The discovery reframed ATLL not as an unavoidable rarity but as a disease that could be stopped with early prevention.
Supporting the findings, "Maternal screening is where cancer prevention and women's health intersect most clearly for this disease," said study co-author Sophia George, Ph.D., Sylvester researcher and associate professor in the Division of Gynecological Oncology within the Department of Obstetrics and Gynecology at the Miller School.
The researchers also confronted a second problem hiding in plain sight: misclassification. Because HTLV-1 testing is not routine when patients present with T-cell lymphomas, ATLL is often coded instead as peripheral T-cell lymphoma not otherwise specified, or PTCL-NOS.
To test whether this diagnostic blind spot was masking the true burden of disease, the team conducted sensitivity analyses that redistributed excess PTCL-NOS cases likely to represent undiagnosed ATLL. The result was striking: ATLL incidence among Caribbean-born individuals nearly doubled.
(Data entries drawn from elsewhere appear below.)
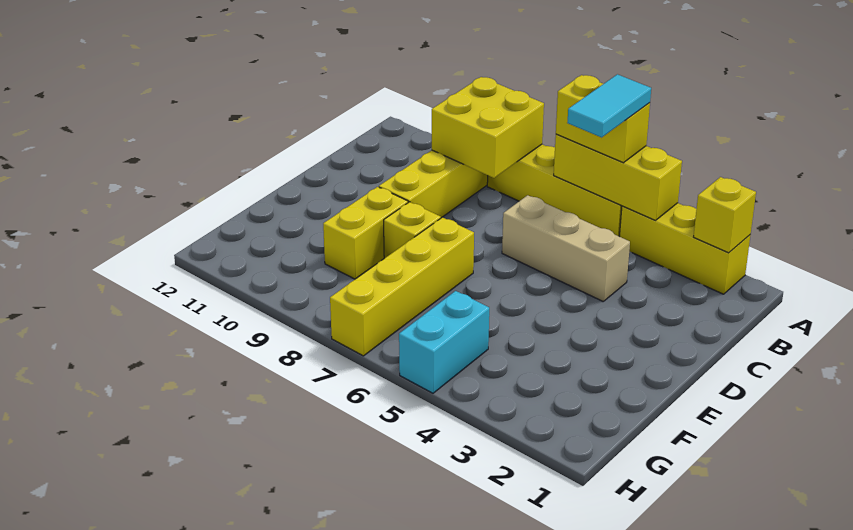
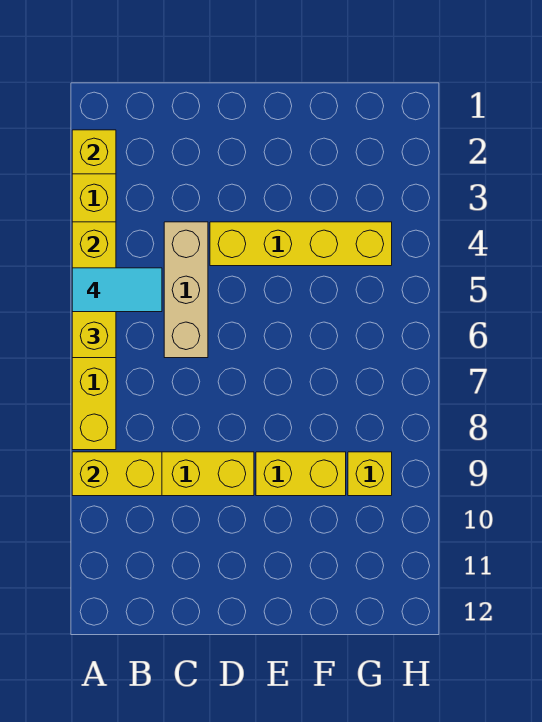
yellow 2x2 brick [432,77,544,178] -> yellow 1x2 brick [72,452,162,496]
yellow 1x4 brick [330,217,474,356] -> yellow 1x4 brick moved to [210,222,392,266]
yellow 1x1 brick [384,202,441,258] -> yellow 1x1 brick moved to [348,452,392,496]
cyan 1x2 brick [399,291,489,393] -> none

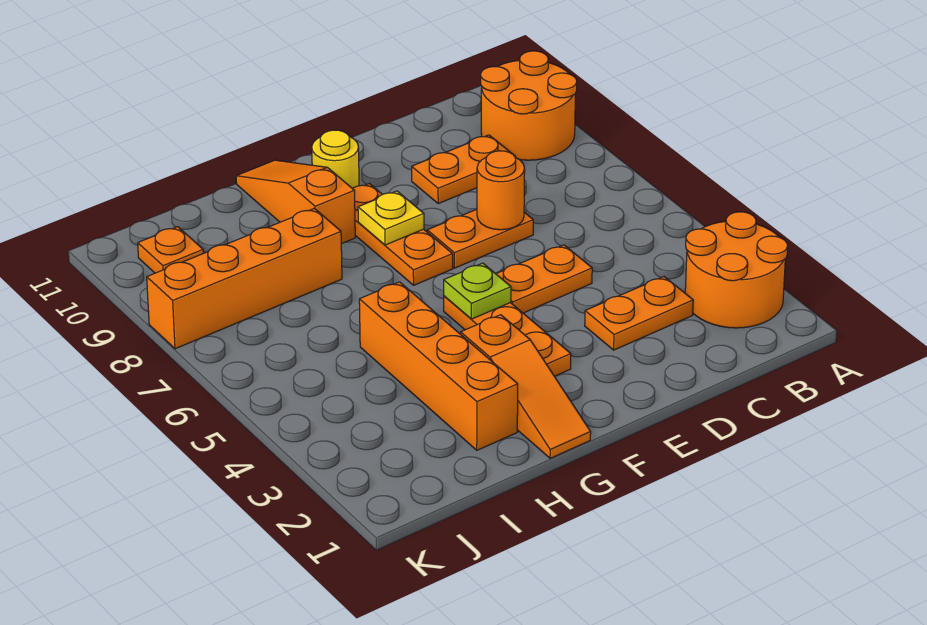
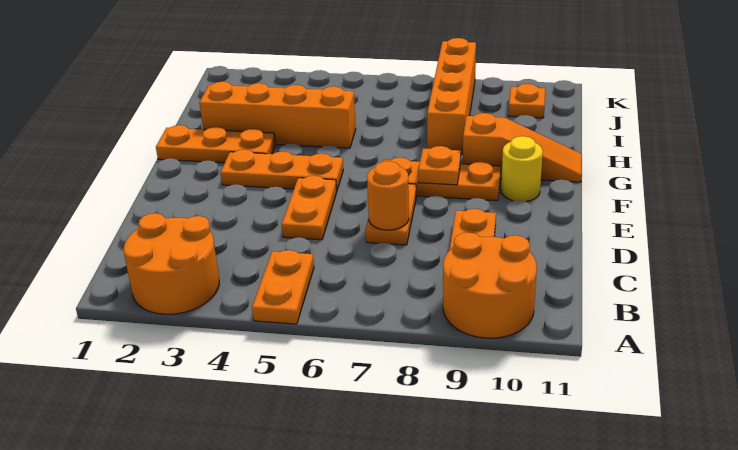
orange 1x2 plate [585,277,693,350] -> orange 1x2 plate moved to [252,250,314,324]
lime 1x1 plate [444,263,511,319] -> none
yellow 1x1 plate [358,191,424,245] -> orange 1x1 plate [418,146,461,185]
orange 1x3 slope [461,315,591,458] -> orange 1x3 plate [156,125,275,163]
In other words, the cancer was not just rare. It was underrecognized.
"If we do not identify HTLV-1 and ATLL correctly, we miss the opportunity to prevent a fatal cancer decades before it develops," Pinheiro said.
Survival data reinforced the urgency. Outcomes were poor across all groups but worst among Caribbean-born patients, reflecting late diagnosis, aggressive disease biology or gaps in access to specialized care.
ATLL is unusual among cancers because it is the only human cancer known to be caused by a retrovirus, its timeline is long and its prevention is proven. Interrupting mother-to-child transmission of HTLV-1 can effectively help eliminate lifetime risk of the disease, explained Sylvester physician-scientist who studies ATLL, Juan C. Ramos, M.D., senior author of the study and professor of Clinical Medicine in the Division of Hematology at the Miller School.
"Understanding how this cancer develops in patients with HTLV-1 infection gives us a chance to intervene much earlier-long before patients ever need treatment," said Ramos. "That's where translational research can have its greatest impact."
Japan's experience offers a real-world precedent. After decades of maternal screening and breastfeeding counseling, new ATLL diagnoses have begun to decline. The U.S., by contrast, continues to screen only blood donors-not pregnant women-even in high-risk populations.
The study's findings suggest a practical, targeted alternative. Rather than universal screening, which may not be cost-effective in low-prevalence populations, focused maternal screening based on country of birth could meaningfully reduce future cancer burden while minimizing unintended harm.
"The goal is to move the window of intervention upstream," Ramos said. "When we connect population data to biology, prevention becomes a realistic part of cancer care."